§ **TEXT UNDER STUDY**

Lots of change happening in the Portola, sometimes hard to keep up. I did however get chance to go to a meeting last week hosted by the San Francisco Public Utilities Commission (SFPUC), about a new project taking place for daylighting the Upper Yosemite Creek. The meeting was packed with fellow neighbors and SFPUC said the turn out was very good by their own standards. So what was the meeting all about?
Essentially there used to be a creek which ran from parts of McLaren park all the way down into the bay. As the city became more developed, streets and homes were built over large sections of where the creek used to run and the water now mostly flows into the combined sewer system. Other developments in the area, like the building of the BART system, ended up with McLaren Park being the dumping group for a lot of waste earth and material, this significantly changed the way the water would be displaced from the park down into the now residential parts of the city.
Problems then arise when excess water during our rainy months doesn’t really flow well. It ends up flooding certain roads, eroding parts of the park and ultimately overloads the sewer system, which was designed over 100 years ago. The system currently has over 1,000 miles of pipes, treats 80 million gallons of water on a non-rainy day which increases to a shocking 575 million when it pours! So it simply needs an upgrade. We need a San Francisco Sewer System 2.0.
So this project is one of a few across the city which will collect the excess storm water and find ways to “integrate” the water before it enters the combined sewer system. How can the water be better managed, instead of just dumping it all into a 100 year old network of pipes? Now this being 2013, we don’t just slap a bunch of concrete and pipes all over the place. The whole project is part of a green infrastructure initiative which will take advantage of the natural processes of soils and plants in order to slow down, clean and decrease the total amount of water that goes into the aging system.

§ **WHAT YOU WILL DO**
According to the text on the Upper Yosemite Creek project, why does San Francisco's sewer system need an upgrade? Answer in one to three sentences. You can complete this work without the rows that follow.

§ **RECORD EXCERPTS**
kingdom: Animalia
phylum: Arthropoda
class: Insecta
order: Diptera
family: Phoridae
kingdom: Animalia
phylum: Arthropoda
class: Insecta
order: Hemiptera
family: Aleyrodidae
---
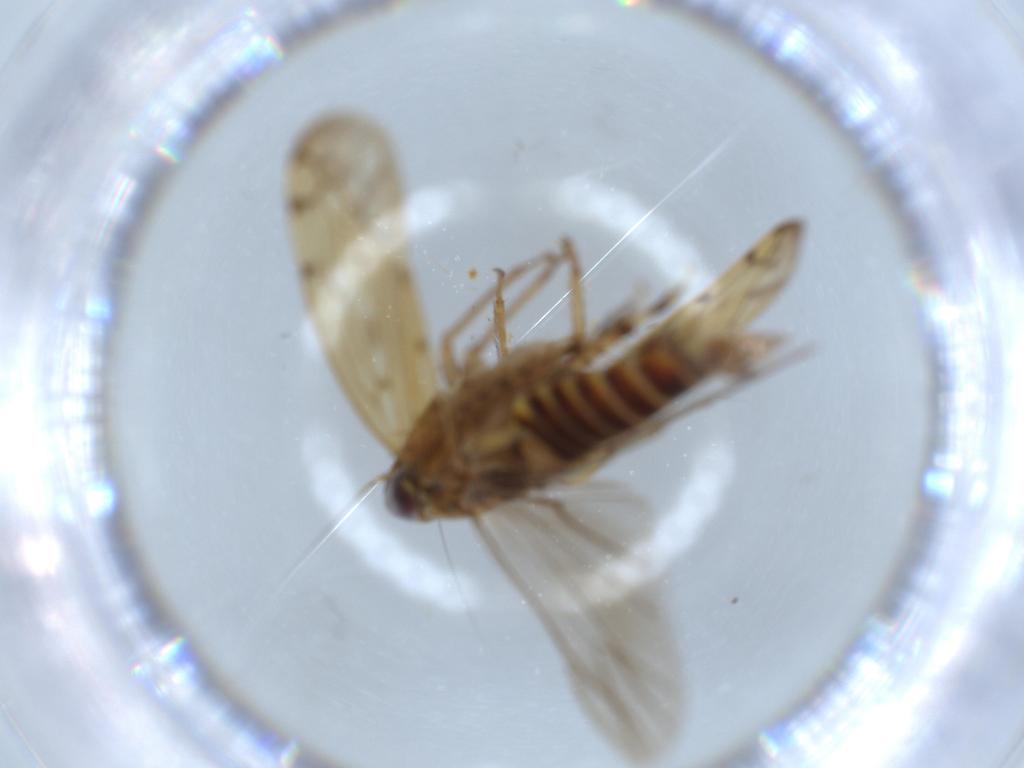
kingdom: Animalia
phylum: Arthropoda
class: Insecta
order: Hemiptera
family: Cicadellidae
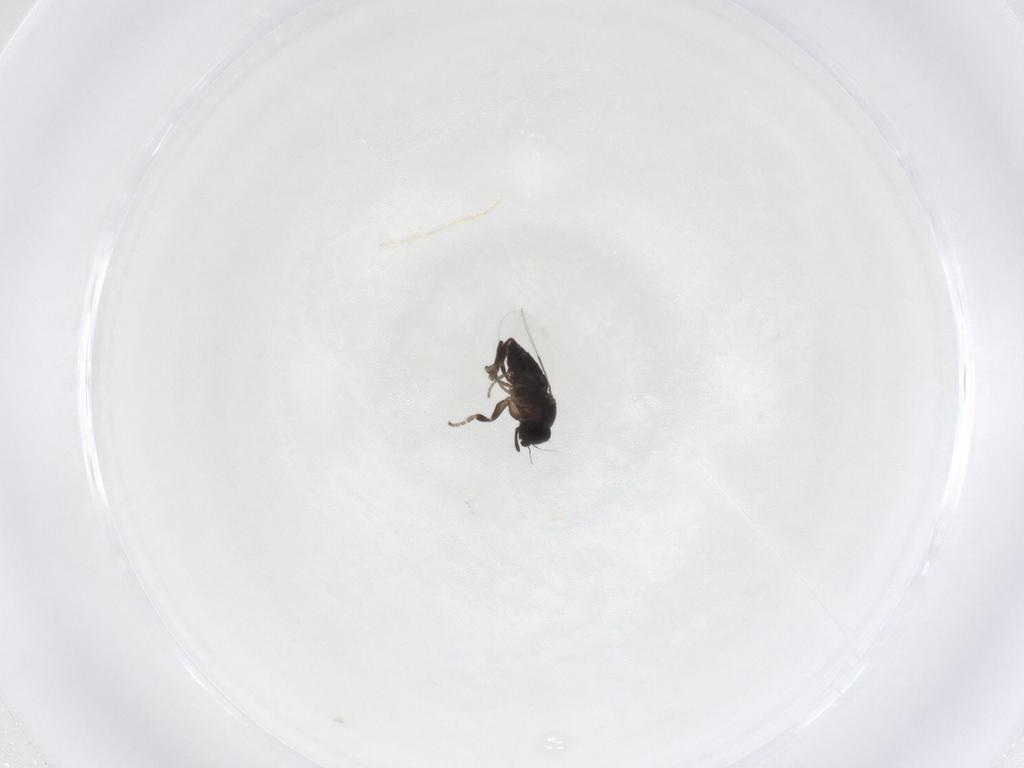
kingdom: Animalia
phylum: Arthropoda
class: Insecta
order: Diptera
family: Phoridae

§ **WRITTEN REPLY**
The system was designed over 100 years ago, and excess water during the rainy months overloads it. It treats 80 million gallons of water on a non-rainy day, and that amount rises to 575 million gallons during heavy rain.